What is also worth noting is Augustine’s guilt-ridden obsession with sensual lusts, like sex, food and wine. As Wolkenberg says above, people with ADD tend to be excessively impulsive. It is not uncommon, therefore, for someone with ADD to develop an addiction, be it alcohol, drugs, gambling, food, or sex.

Last, but not least, is Augustine’s relentless search for inner peace throughout The Confessions. Mood swings are another major of ADD, with what Wolkenberg says are cyclical "shifts from elation to depression every hours or days." One can say, then, that Augustine’s dissatisfaction with sensual pleasure and various philosophies as the key to a happy life were exacerbated by mood swings and resulted in him having a greater awareness than most people of his time of how true serenity must have a spiritual, not material basis.
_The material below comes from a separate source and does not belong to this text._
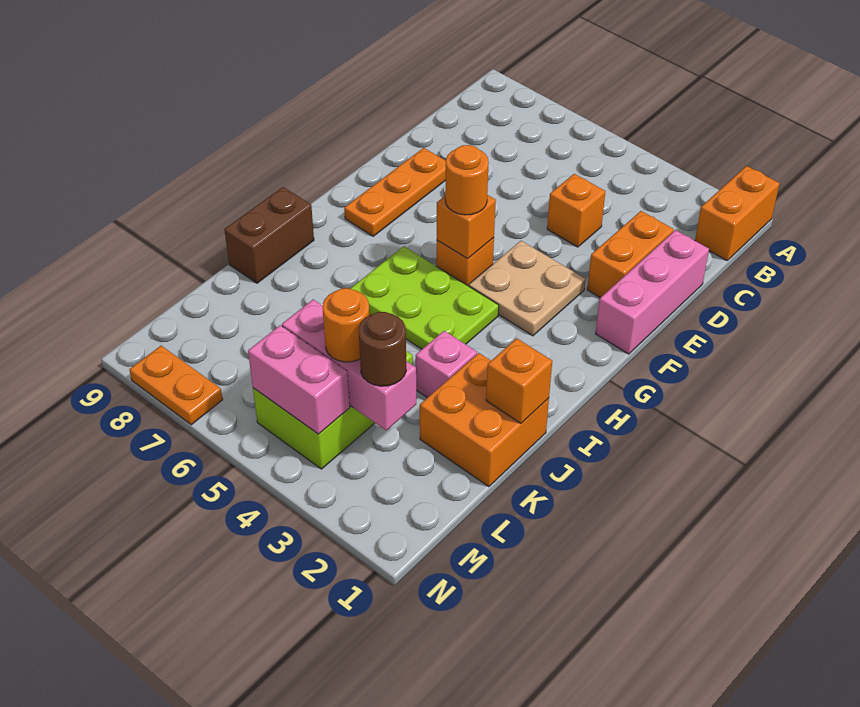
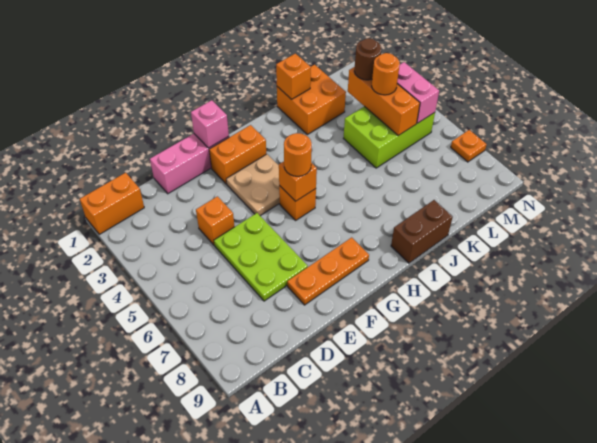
orange 1x2 brick [587,211,674,298] -> orange 1x2 brick moved to [209,125,266,184]
lime 2x3 plate [350,246,499,349] -> lime 2x3 plate moved to [214,213,308,301]
pink 1x1 brick [416,331,477,398] -> pink 1x1 brick moved to [191,100,229,148]
pink 1x3 brick [282,300,416,430] -> orange 1x3 brick [348,67,420,136]
orange 1x2 plate [129,346,223,425] -> orange 1x1 plate [451,130,486,162]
Insofar as it helped Augustine achieve such philosophical and spiritual insights, one can say it was a fortunate thing that he had ADD, but it had it’s drawbacks as well. Not being able to identify the real cause of his restless mind and heart, he, as a Christian, attributed it to the effects of original sin, and from his subjective experience of life, he developed a theory of human nature that emphasized man at his worst. For example, in book one of The Confessions, arguing how we are all born in a state of complete selfishness, Augustine writes: "I myself observed a baby to be jealous, though it could not speak, it was livid as it watched another infant at his breast." Earlier he had already mentioned how impatient he was as an infant. The problem is, however, that extreme impatience and excessive anger are symptoms of ADD. Since Augustine probably had ADD, chances are he was very observant of ADD characteristics in others.

Like Bertolt Brecht’s Galileo, Augustine was driven by a lust for both the intellectual and sensual, but unlike Brecht’s conception of Galileo as an anti-hero, Augustine realized that these were just the effects of an unconscious lust for the spiritual, which nothing less than God’s grace could satisfy. Nonetheless, Augustine would probably have had a much easier time being at peace with himself if he knew what we know today about neurological disorders, and considering his influence as a thinker, history, culture, and theology might have been a little different.